FAQs

Can I self-refer?

Yes! Individuals or parents can refer themselves or their child directly. I am also open to receiving referrals from G.P’s, Schools and other key professionals.

Does an assessment guarantee a diagnosis?

While assessments are designed to explore your symptoms or concerns, a diagnosis cannot be guaranteed if the evidence gathered does not meet the necessary diagnostic criteria.​ For diagnoses such as ADHD, there needs to be clear evidence of difficulties prior to age 12 and evidence that symptoms are impacting functioning across 2 or more settings (e.g. home and school/work).

How do I make a referral?

You can contact me via the form on this website or by emailing me directly. I will then send you an official referral form to complete.
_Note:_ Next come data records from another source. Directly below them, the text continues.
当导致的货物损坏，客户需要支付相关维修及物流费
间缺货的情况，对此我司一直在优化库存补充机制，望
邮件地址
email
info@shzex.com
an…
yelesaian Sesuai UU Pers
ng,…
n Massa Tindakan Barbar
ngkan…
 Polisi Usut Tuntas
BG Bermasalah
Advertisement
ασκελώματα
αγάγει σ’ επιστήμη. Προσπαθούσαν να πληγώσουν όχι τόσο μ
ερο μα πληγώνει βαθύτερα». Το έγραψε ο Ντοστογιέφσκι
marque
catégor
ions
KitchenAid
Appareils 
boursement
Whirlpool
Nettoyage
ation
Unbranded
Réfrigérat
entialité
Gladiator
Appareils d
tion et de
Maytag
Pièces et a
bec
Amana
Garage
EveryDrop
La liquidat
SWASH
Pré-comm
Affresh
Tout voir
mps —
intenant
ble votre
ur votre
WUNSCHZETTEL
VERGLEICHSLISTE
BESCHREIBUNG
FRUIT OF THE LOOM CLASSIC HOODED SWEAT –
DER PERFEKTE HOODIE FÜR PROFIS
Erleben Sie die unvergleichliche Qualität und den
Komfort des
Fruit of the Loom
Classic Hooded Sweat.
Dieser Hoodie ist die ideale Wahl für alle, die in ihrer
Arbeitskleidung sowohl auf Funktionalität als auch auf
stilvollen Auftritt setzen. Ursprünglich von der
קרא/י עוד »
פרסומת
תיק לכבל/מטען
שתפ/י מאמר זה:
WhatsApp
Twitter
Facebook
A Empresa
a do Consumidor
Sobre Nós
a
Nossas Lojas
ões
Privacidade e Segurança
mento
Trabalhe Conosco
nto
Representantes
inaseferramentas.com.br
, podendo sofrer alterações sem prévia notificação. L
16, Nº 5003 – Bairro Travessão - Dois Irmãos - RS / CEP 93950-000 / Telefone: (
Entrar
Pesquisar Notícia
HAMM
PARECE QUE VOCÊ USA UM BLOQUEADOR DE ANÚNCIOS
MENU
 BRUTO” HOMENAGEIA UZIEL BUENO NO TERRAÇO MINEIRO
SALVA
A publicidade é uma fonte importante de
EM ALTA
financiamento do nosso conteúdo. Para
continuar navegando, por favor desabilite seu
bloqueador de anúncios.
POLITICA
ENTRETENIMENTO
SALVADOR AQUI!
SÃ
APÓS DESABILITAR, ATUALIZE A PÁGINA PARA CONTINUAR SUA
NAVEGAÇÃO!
What do I get from an Assessment?

At the completion of the assessment, I will produce a comprehensive report outlining the data collected and any diagnostic conclusions made. Most importantly, ALL reports include a thorough “strategies and recommendations” section which provides guidance and advice for support and next steps. Regardless of the diagnostic outcome, I try to ensure assessments are as useful and practical as possible.
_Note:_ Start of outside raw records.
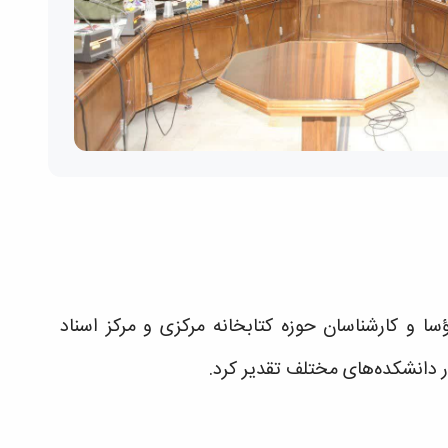
ا و کارشناسان حوزه کتابخانه مرکزی و مرکز اسناد
 دانشکد‌ه‌های مختلف تقدیر کرد.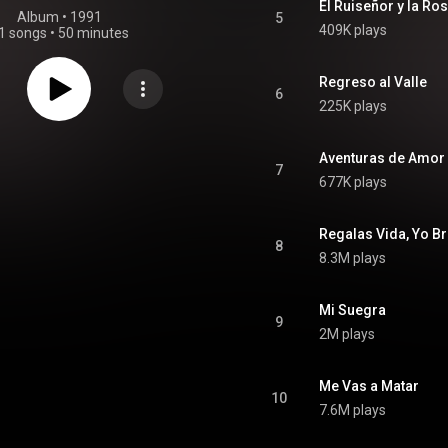
El Ruiseñor y la Ro
Album
 • 
1991
5
409K plays
1 songs
•
50 minutes
Regreso al Valle
6
225K plays
Aventuras de Amor
7
677K plays
Regalas Vida, Yo B
8
8.3M plays
Mi Suegra
9
2M plays
Me Vas a Matar
10
7.6M plays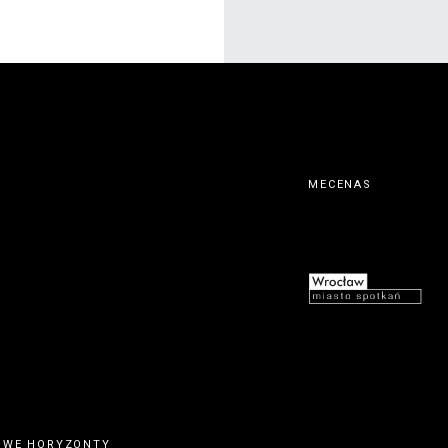
MECENAS
OWE HORYZONTY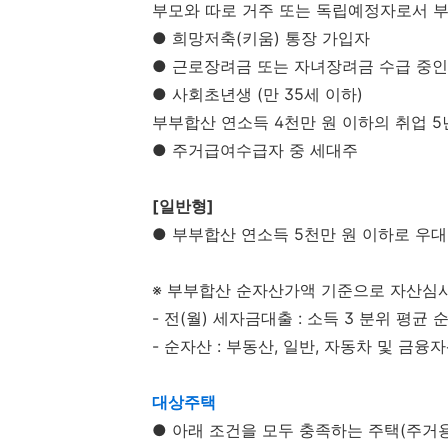
부모와 따로 거주 또는 독립예정자로서 부
● 희망저축(키움) 통장 가입자
● 근로장려금 또는 자녀장려금 수급 중인
● 사회초년생 (만 35세 이하)
부부합산 연소득 4천만 원 이하의 취업 5
● 주거급여수급자 중 세대주
[일반형]
● 부부합산 연소득 5천만 원 이하로 우
※ 부부합산 순자산가액 기준으로 자산심
- 전(월) 세자금대출 : 소득 3 분위 평균 
- 순자산 : 부동산, 일반, 자동차 및 금
대상주택
● 아래 조건을 모두 충족하는 주택(주거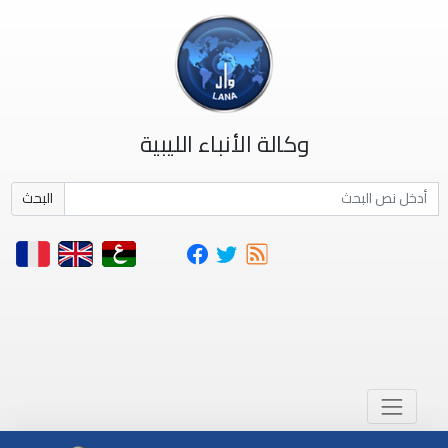
وكالة الأنباء الليبية
البحث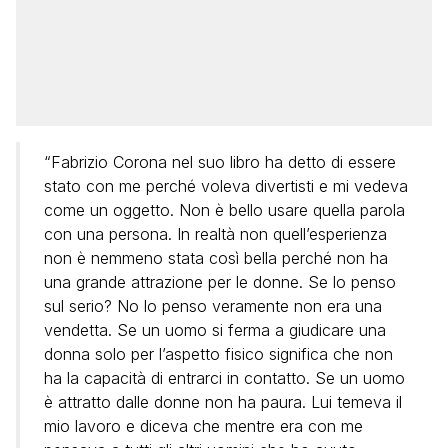
“Fabrizio Corona nel suo libro ha detto di essere
stato con me perché voleva divertisti e mi vedeva
come un oggetto. Non è bello usare quella parola
con una persona. In realtà non quell’esperienza
non è nemmeno stata così bella perché non ha
una grande attrazione per le donne. Se lo penso
sul serio? No lo penso veramente non era una
vendetta. Se un uomo si ferma a giudicare una
donna solo per l’aspetto fisico significa che non
ha la capacità di entrarci in contatto. Se un uomo
è attratto dalle donne non ha paura. Lui temeva il
mio lavoro e diceva che mentre era con me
What are the costs involved?

Please see the “Services and Fees” page for more information regarding current pricing.

Is information kept private?

Yes, all information shared with Kelsey is kept confidential and only shared with your consent. The only exception to this is if I am concerned about the safety of yourself or someone else, I may need to inform outside organisations in order to keep everyone safe. All notes and reports are stored securely.

Will I be kept informed of my child’s progress in therapy?

This depends slightly on the age and developmental stage of the young person. While I will always aim to give regular updates of progress and things you can be doing at home to support them, I also need to respect the young persons right to confidentiality and privacy. While some children and teens are happy to have everything shared with their grownups, others prefer the safety and privacy therapy can provide. It is important I respect this boundary. I will always let you know however if there are any major concerns involving their safety or mental state.

As a caregiver, will I be involved in my child’s therapy?

This varies from case to case depending on the situation and child. Generally however, most kids under the age of 13 will need some caregiver involvement in their sessions. I only see children for 50-minutes a week so I often rely on the adults in the household to implement therapeutic skills and changes at home in order to bring about the most meaningful change.